There are many aspects of my new career that I love. One of my favorites is that I get to do things my way. Now I can spread glittery sequins with abandon. Take business development as an example: For me, it’s not about sending marketing emails to strangers who perceive them—not as something shiny—but as junk to be dragged to the digital trash can.
Instead, I reach out to people with whom I have a shared history. I hear what they’ve been doing, tell them about my new endeavor, and ask if they know anyone who could benefit from the services that I offer. Sometimes we reminisce about snowy days when we grabbed cookie trays from the office kitchen to go sledding at lunch. What would have been considered goofing off in another job is now an essential part of my daily responsibilities.
I recently reconnected with the woman who hired me for my first professional job.

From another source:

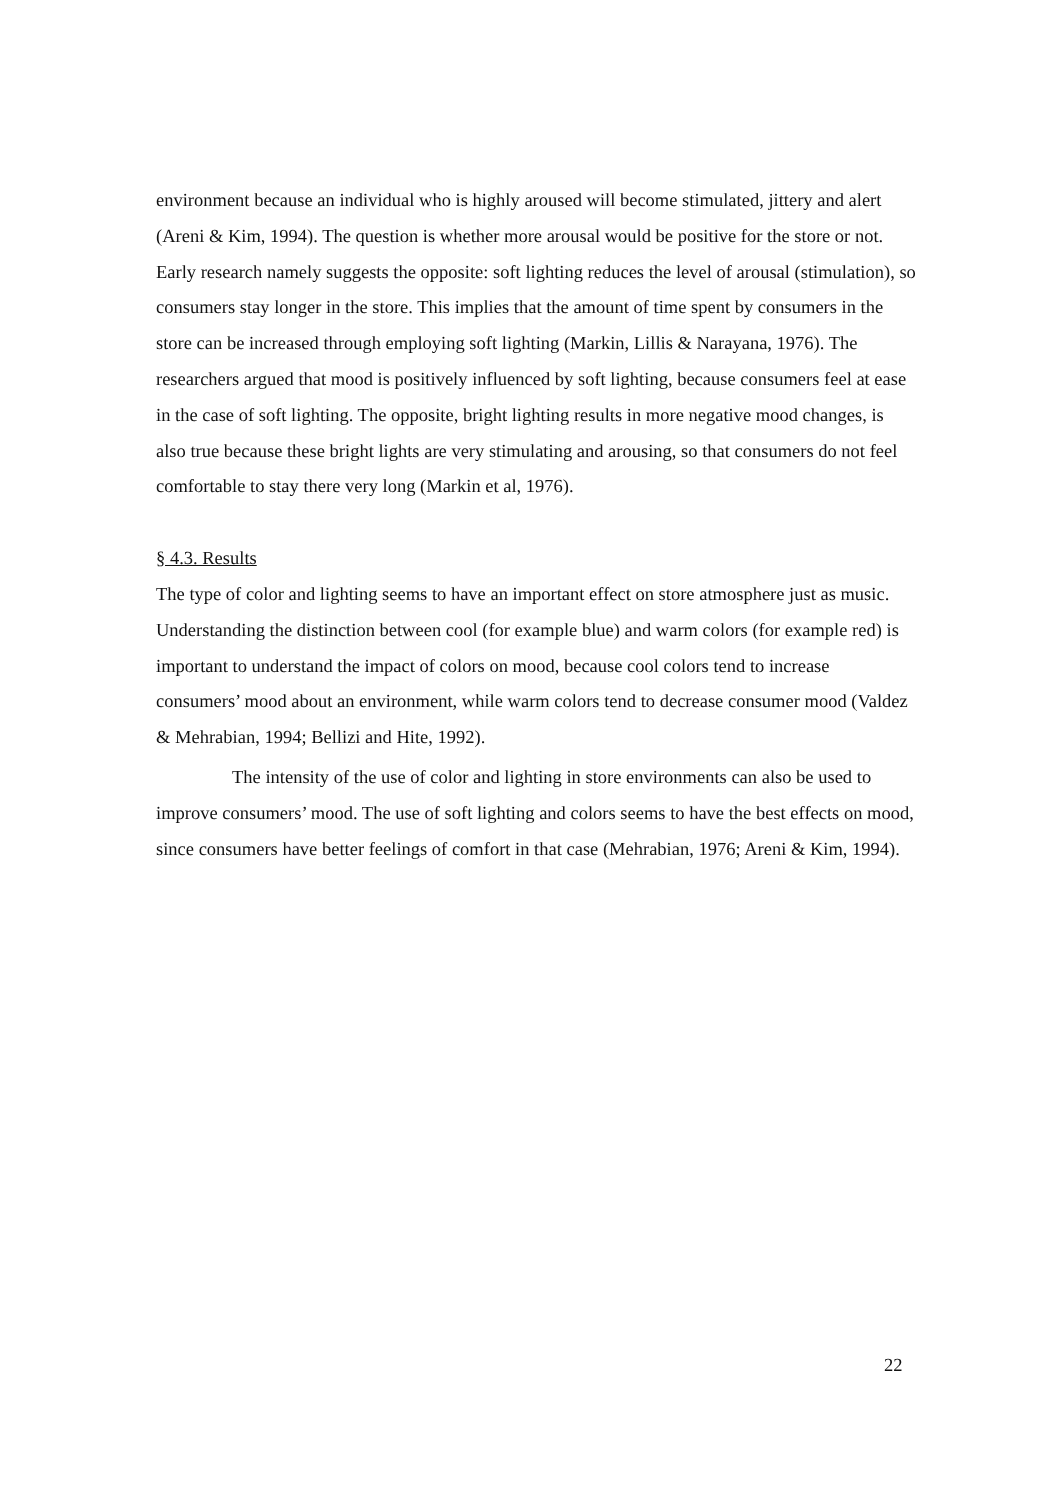environment because an individual who is highly aroused will become stimulated, jittery and alert (Areni & Kim, 1994). The question is whether more arousal would be positive for the store or not. Early research namely suggests the opposite: soft lighting reduces the level of arousal (stimulation), so consumers stay longer in the store. This implies that the amount of time spent by consumers in the store can be increased through employing soft lighting (Markin, Lillis & Narayana, 1976). The researchers argued that mood is positively influenced by soft lighting, because consumers feel at ease in the case of soft lighting. The opposite, bright lighting results in more negative mood changes, is also true because these bright lights are very stimulating and arousing, so that consumers do not feel comfortable to stay there very long (Markin et al, 1976).
§ 4.3. Results
The type of color and lighting seems to have an important effect on store atmosphere just as music. Understanding the distinction between cool (for example blue) and warm colors (for example red) is important to understand the impact of colors on mood, because cool colors tend to increase consumers’ mood about an environment, while warm colors tend to decrease consumer mood (Valdez & Mehrabian, 1994; Bellizi and Hite, 1992).
The intensity of the use of color and lighting in store environments can also be used to improve consumers’ mood. The use of soft lighting and colors seems to have the best effects on mood, since consumers have better feelings of comfort in that case (Mehrabian, 1976; Areni & Kim, 1994).
22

I hadn’t even turned 22 when I showed up for the interview. As we chatted, my former boss shared her first impression of me. She remembered that I wore a black and white checkered suit with yellow accents and a yellow headband to tame my mass of curls. While I was flattered that she remembered our encounter in so much detail, I felt a little embarrassed hearing her account nearly three decades later. “Why wouldn’t I have made a safer choice?” I thought. (Cue an Ann Taylor navy blue suit.)
Unaware of the sidebar conversation in my head, she went on to explain that part of what drove her to hire me was how I presented myself. She wanted to onboard energetic and enthusiastic people to the team, and in addition to my personality, my outfit signaled those traits. I got the job, and it was a career highlight.
Looking back, I see that I landed in a company culture that was best suited to me when I showed up in my own suit—not an off-the-rack Ann Taylor but one with sunshine yellow details and shoulder pads. (Hey, it was the ‘90s!) I had not yet learned to tone myself down to appear more “corporate,” and the more I did, the more unhappy I was.
If I had known this story during my last job search, maybe I wouldn’t have tried to appeal to people who are scared off by shiny things. Instead, maybe I would have waited for someone who wanted to dive into a joyful pile of glitteriness with me.
I’m no longer willing to dull my sparkle in my work or in my life. So I ask: What have you been editing to make an impression? Maybe you should hold out for the person who appreciates the original.